Israel has routinely struck areas of Gaza that it has described as safe humanitarian zones, and buildings that house displaced civilians, including schools being used as shelters. The Israeli military has said that such strikes are targeting Hamas and other militants who operated from those areas, using the civilians as human shields — which Hamas has denied doing.

 

On Saturday, Mr. Adraee, the Israeli military spokesman, also posted evacuation warnings for almost two dozen towns in southern Lebanon, saying that Israel would strike them as part of its war against Hezbollah, the Shiite militant group.

 

He accused Hezbollah of using ambulances to transport weapons and fighters, and said that Israel would strike ambulances if it believed them to be used for that purpose.

 

“We call on medical teams to avoid dealing with Hezbollah members and not to cooperate with them,” Mr.
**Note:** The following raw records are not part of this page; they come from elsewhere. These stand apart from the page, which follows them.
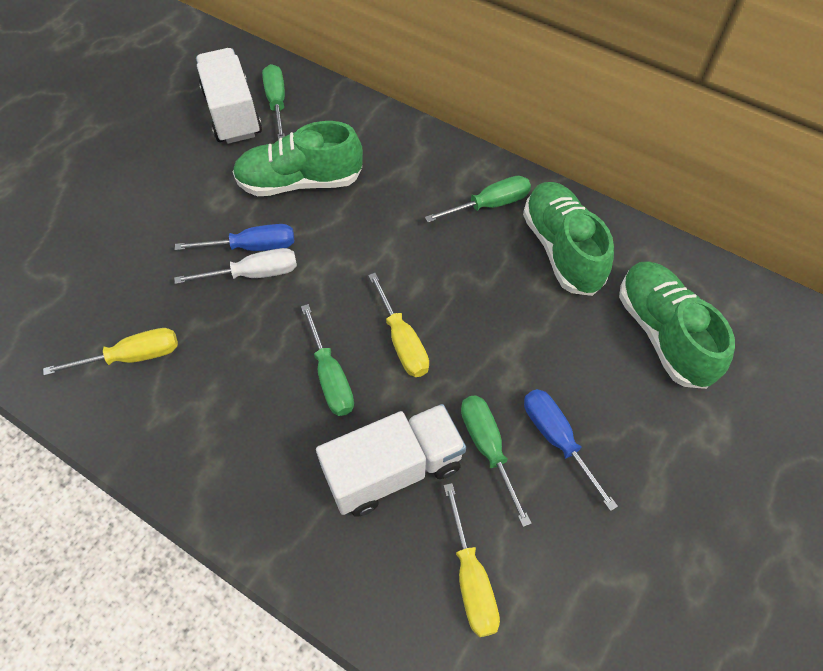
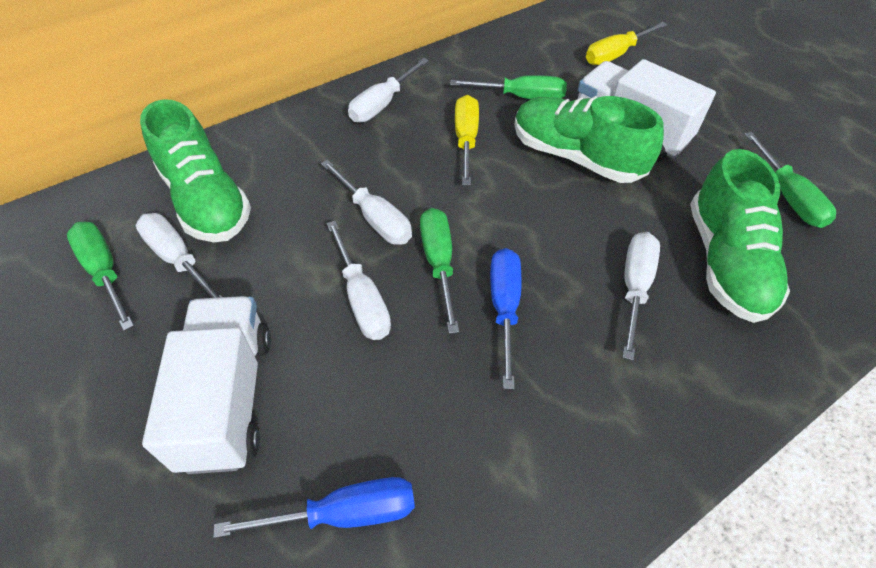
white screwdriver: 1 -> 5
yellow screwdriver: 3 -> 2

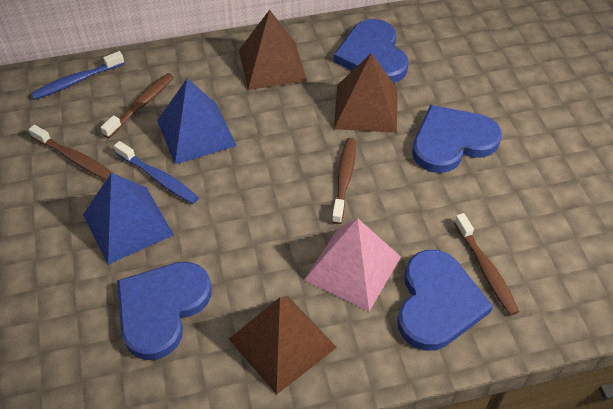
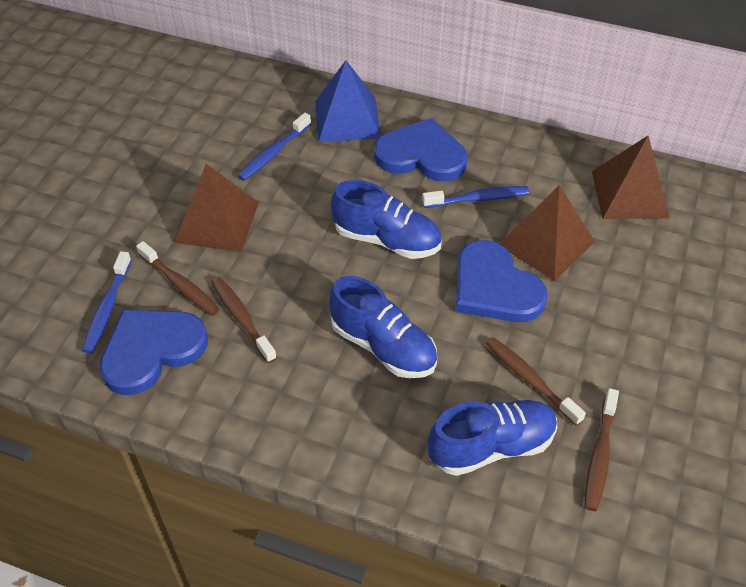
blue heart: 4 -> 3
blue pyramid: 2 -> 1
blue shoe: 0 -> 3
blue toothbrush: 2 -> 3
pink pyramid: 1 -> 0

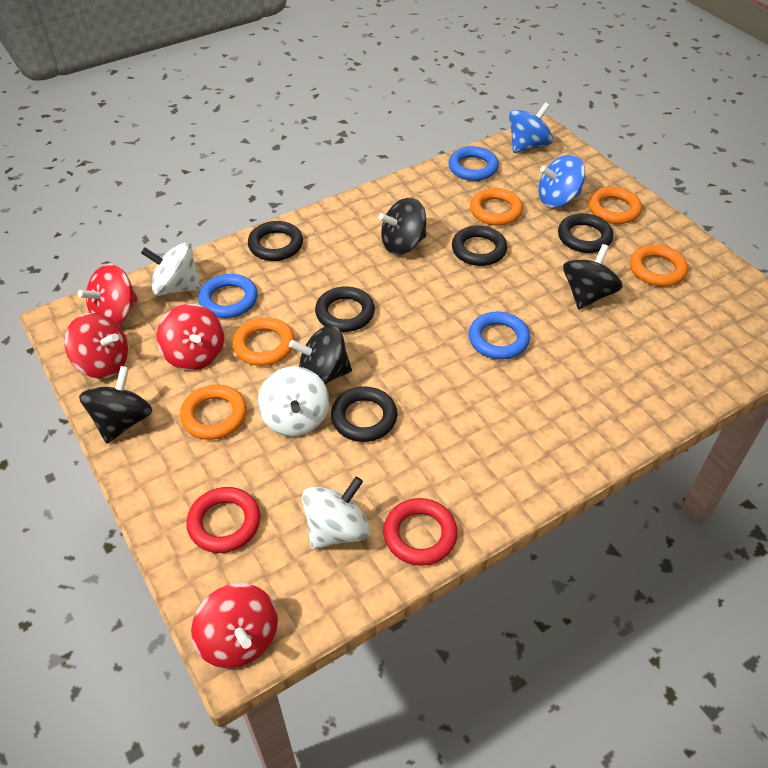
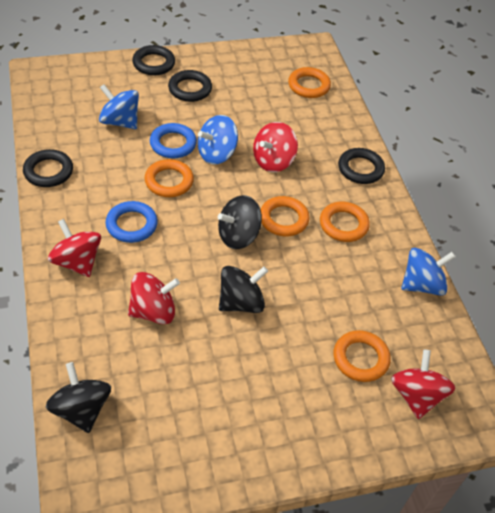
black ring: 5 -> 4
black spinning top: 4 -> 3
blue ring: 3 -> 2
blue spinning top: 2 -> 3
red ring: 2 -> 0
white spinning top: 3 -> 0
Adraee said, adding that the Israeli military “confirms that necessary measures will be taken against any vehicle transporting gunmen, regardless of its type.”

 

Israeli forces have fired on United Nations peacekeepers repeatedly in recent days, destroying several of their facilities, injuring at least four peacekeepers and drawing wide international criticism. The Israeli military said the incidents were inadvertent.

 

On Saturday, Israel asked the United Nations force in southern Lebanon, commonly known by its acronym UNIFIL, to retreat from nearly 30 border positions roughly three miles from the border, according to Andrea Tenenti, a spokesman for the U.N. force.

 

Mr. Teneti said that UNIFIL had refused to withdraw from the border — known in diplomatic circles as the Blue Line — because the organization’s mandate from the United Nations Security Council requires it to remain in the area. About 2,000 UNIFIL personnel are in the area, he said.

 

In its statements, Doctors Without Borders called on Israel to protect civilians and hospitals in the Gaza Strip and to “allow desperately needed humanitarian supplies to enter the north as a matter of extreme urgency.”

 

“Forced evacuations of homes and bombing of neighborhoods by the Israeli forces is turning north Gaza into uninhabitable ruins,” it added.

 

WAFA, the official news media of the Palestinian Authority, a rival to Hamas, said in a report on Saturday that Israeli airstrikes had also caused deaths and injuries in the areas of Al-Safatay and Al-Tawam, close to Jabaliya.

 

The news agency said the humanitarian situation there was “deteriorating rapidly,” with the military operations blocking the entry of food, medical supplies and potable water into the area.

 

Aaron Boxerman contributed reporting from Jerusalem.